A Few Of The Folks Who Actually Belong On The TIME 100 List
Last week TIME released their list of 100 Most Influential People — and with a list that long there are bound to be more than a few bad apples in the bunch. Sorry but we’re not here for Trump, his son-in-law, daughter, Bannon, Reince Priebus or any other element of the evil empire. The folks at TIME did balance out Agent Orange by including folks like Vladimir Putin and Kim Jong Un, but let’s be honest — we’re not here for them either.
If you want to see the full TIME list you can check it out HERE.
Hit the flip to see who we think were the best picks, and don’t get mad because Emma Stone didn’t make our cut but Sarah Paulson did.

================================

■ Problem to solve ■
Copy the TIME 100 article above in full, word for word. Work only from the TIME 100 article above.

■ Raw data ■

================================

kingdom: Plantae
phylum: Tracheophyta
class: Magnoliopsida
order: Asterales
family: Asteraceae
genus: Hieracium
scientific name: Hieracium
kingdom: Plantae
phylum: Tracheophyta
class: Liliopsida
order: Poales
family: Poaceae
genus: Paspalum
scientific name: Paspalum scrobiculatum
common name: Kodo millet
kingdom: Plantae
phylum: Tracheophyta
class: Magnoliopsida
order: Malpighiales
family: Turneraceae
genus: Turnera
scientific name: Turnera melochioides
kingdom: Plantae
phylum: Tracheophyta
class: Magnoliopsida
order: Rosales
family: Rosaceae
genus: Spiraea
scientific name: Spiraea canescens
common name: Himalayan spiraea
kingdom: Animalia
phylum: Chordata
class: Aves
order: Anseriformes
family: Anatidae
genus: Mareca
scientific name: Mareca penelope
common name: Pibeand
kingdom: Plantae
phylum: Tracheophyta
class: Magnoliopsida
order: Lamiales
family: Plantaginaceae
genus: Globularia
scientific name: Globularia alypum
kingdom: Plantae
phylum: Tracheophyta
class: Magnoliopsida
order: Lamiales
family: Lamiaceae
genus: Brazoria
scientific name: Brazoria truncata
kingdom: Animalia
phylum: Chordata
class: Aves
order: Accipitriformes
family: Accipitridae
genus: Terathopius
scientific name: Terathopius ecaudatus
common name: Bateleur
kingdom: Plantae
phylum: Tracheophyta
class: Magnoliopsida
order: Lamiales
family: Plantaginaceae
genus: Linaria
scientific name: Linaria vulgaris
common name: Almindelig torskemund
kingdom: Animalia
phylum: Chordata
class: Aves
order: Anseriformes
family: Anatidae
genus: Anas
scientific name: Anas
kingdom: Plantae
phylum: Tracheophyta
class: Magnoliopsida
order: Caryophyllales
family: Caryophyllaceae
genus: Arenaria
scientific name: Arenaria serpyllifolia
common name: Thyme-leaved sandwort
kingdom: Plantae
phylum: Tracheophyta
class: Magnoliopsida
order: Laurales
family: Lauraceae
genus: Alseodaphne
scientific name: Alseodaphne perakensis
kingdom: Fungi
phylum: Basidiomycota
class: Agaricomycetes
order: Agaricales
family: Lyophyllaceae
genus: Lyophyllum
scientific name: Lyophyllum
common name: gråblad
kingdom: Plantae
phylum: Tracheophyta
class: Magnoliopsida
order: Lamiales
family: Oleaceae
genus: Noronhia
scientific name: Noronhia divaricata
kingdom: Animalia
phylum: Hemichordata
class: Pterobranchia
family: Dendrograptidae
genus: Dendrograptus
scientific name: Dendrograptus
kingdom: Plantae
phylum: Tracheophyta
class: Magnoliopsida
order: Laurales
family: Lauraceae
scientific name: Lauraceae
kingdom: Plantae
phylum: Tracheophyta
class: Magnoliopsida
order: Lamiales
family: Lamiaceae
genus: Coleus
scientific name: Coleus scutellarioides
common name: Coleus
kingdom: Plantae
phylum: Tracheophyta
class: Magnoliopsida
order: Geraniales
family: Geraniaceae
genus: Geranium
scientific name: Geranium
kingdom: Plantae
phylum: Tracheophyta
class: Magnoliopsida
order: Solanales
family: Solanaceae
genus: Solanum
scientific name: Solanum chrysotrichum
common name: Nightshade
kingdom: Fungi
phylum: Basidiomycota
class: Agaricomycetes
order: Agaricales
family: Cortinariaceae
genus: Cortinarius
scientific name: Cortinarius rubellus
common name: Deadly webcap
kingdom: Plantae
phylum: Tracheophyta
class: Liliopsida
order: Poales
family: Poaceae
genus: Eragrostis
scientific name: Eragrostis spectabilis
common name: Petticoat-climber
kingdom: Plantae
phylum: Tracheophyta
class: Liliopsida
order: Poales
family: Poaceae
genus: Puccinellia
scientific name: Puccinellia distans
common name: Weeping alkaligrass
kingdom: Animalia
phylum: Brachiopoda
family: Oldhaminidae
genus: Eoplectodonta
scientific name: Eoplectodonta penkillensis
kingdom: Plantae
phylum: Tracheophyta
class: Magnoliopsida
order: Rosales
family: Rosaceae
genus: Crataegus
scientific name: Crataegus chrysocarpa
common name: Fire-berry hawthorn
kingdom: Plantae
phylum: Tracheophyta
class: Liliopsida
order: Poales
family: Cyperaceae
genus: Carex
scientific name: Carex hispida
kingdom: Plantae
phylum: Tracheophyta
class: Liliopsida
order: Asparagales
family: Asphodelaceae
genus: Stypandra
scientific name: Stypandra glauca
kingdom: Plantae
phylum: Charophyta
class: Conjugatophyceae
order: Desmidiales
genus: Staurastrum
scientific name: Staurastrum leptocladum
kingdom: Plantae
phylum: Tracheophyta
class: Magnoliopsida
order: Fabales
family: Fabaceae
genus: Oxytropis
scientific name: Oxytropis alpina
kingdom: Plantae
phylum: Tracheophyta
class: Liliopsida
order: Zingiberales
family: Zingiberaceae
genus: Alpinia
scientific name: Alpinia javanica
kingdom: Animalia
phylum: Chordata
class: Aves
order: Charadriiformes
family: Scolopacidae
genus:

================================

■ Finished answer ■
A Few Of The Folks Who Actually Belong On The TIME 100 List
Last week TIME released their list of 100 Most Influential People — and with a list that long there are bound to be more than a few bad apples in the bunch. Sorry but we’re not here for Trump, his son-in-law, daughter, Bannon, Reince Priebus or any other element of the evil empire. The folks at TIME did balance out Agent Orange by including folks like Vladimir Putin and Kim Jong Un, but let’s be honest — we’re not here for them either.
If you want to see the full TIME list you can check it out HERE.
Hit the flip to see who we think were the best picks, and don’t get mad because Emma Stone didn’t make our cut but Sarah Paulson did.